Kelompok itu menyerukan aksi massa pada hari Kamis dan mengancam akan melakukan demonstrasi besar-besaran.
Militer, sementara itu, telah memperingatkan tentang "kekacauan lebih lanjut", dan menuntut para pengunjuk rasa membersihkan penghalang jalan di sekitar tempat mereka berkumpul di luar markas militer di Khartoum.
Sementara itu, seorang pejabat tinggi Uni Arab EMirat (UAE) mengatakan negara-negara Arab mendukung transisi "tertib" di Sudan, yang menyeimbangkan ambisi rakyat dan stabilitas.
"Benar-benar sah bagi negara-negara Arab untuk mendukung transisi yang tertib dan stabil di Sudan," kata Menteri Luar Negeri UAE Anwar Gargash di Twitter
"Kami telah mengalami kekacauan habis-habisan di wilayah ini dan, secara masuk akal, tidak perlu lebih dari itu," tambahnya.
Advertisement
Bantuan dari UAE dan Arab Saudi
Bulan lalu, UAE dan Arab Saudi menjanjikan bantuan senilai US$ 3 miliar (setara Rp 42,7 triliun) kepada Sudan, dan disalurkan melalui para pemimpin militer baru negara itu, dalam upaya mengkonsolidasikan hubungan dan mencegah pengulangan kekacauan pemberontakan Musim Semi Arab 2011.

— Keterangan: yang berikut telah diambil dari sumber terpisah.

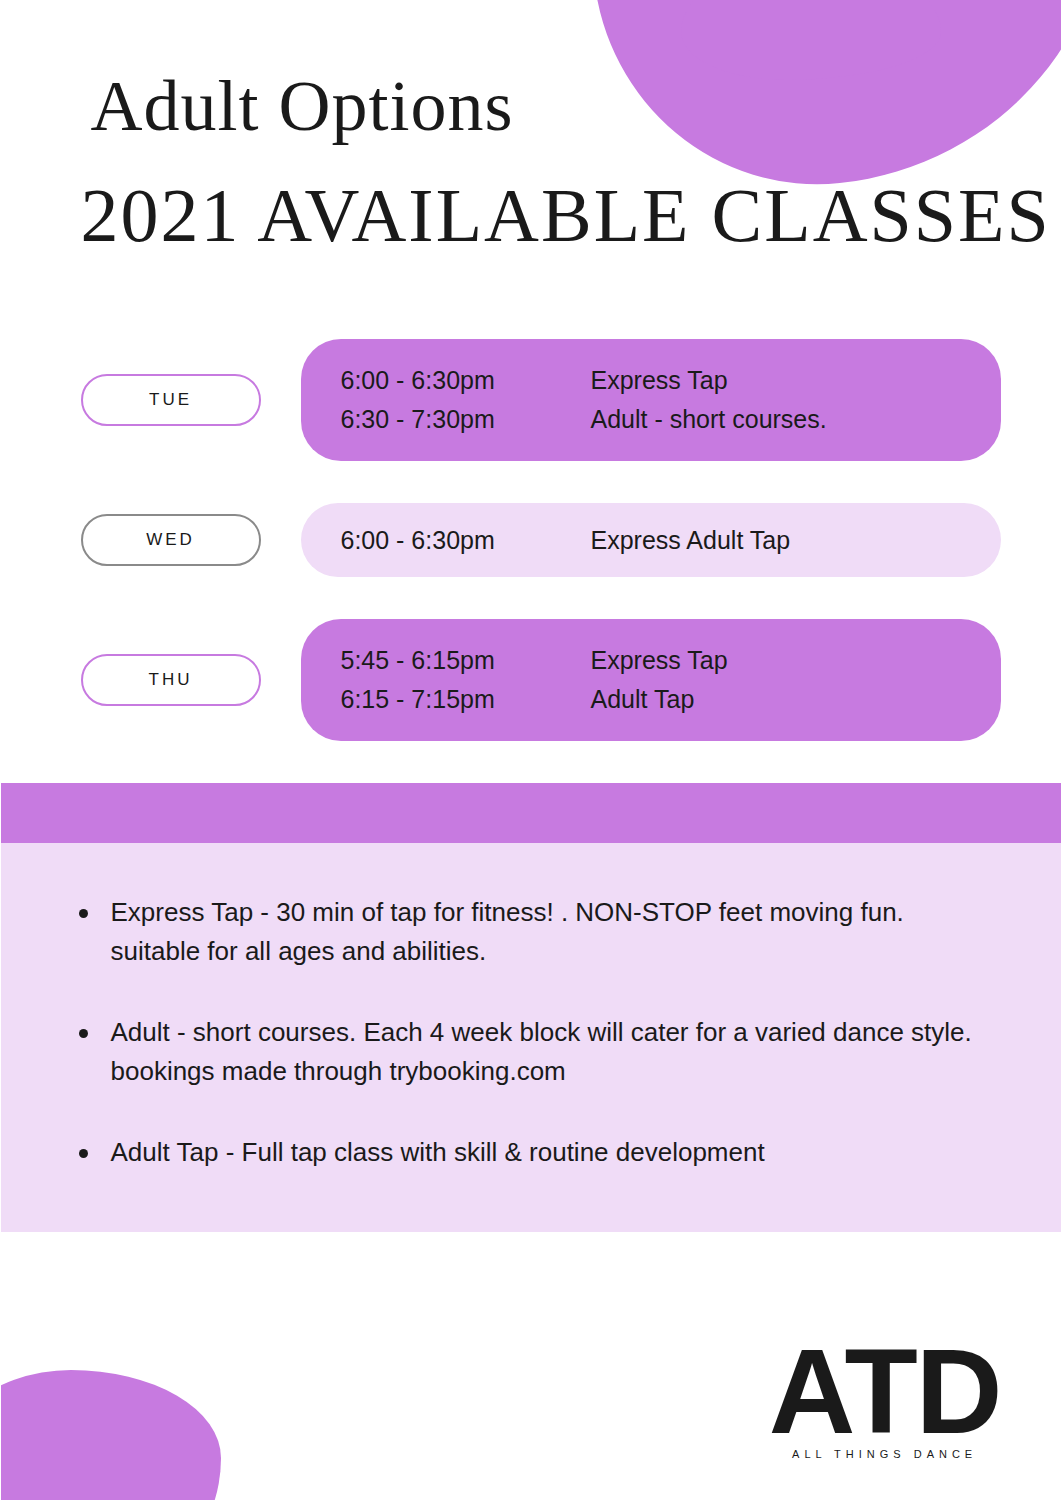Adult Options
2021 AVAILABLE CLASSES
TUE
6:00 - 6:30pm Express Tap
6:30 - 7:30pm Adult - short courses.
WED
6:00 - 6:30pm Express Adult Tap
THU
5:45 - 6:15pm Express Tap
6:15 - 7:15pm Adult Tap
Express Tap - 30 min of tap for fitness! . NON-STOP feet moving fun. suitable for all ages and abilities.
Adult - short courses. Each 4 week block will cater for a varied dance style. bookings made through trybooking.com
Adult Tap - Full tap class with skill & routine development
ATD
ALL THINGS DANCE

Sudan sangat tergantung pada dukungan keuangan sekutu Teluk Arabnya, dan salah satu tindakan pertama dewan militer adalah berjanji tidak ada perubahan dalam komitmen Khartoum terhadap intervensi koalisi yang dipimpin Saudi di Yaman, di mana pasukannya memerangi Houthi yang didukung Iran.
Dengan hilangnya sebagian besar produksi minyak ke Sudan Selatan yang baru merdeka pada tahun 2011, Sudan kehilangan lebih dari setengah pendapatan valuta asingnya dan menyebabkan kekurangan kronis mata uang lokal, yang memicu inflasi tinggi dan buruknya kendali impor.
Bahkan, kurangnya impor tepung telah menyebabkan harga roti meningkat tiga kali lipat. Masalah ini menjadi salah satu pemicu terjadinya aksi protes nasional selama empat bulan, menuntut penggulingan al-Bashir.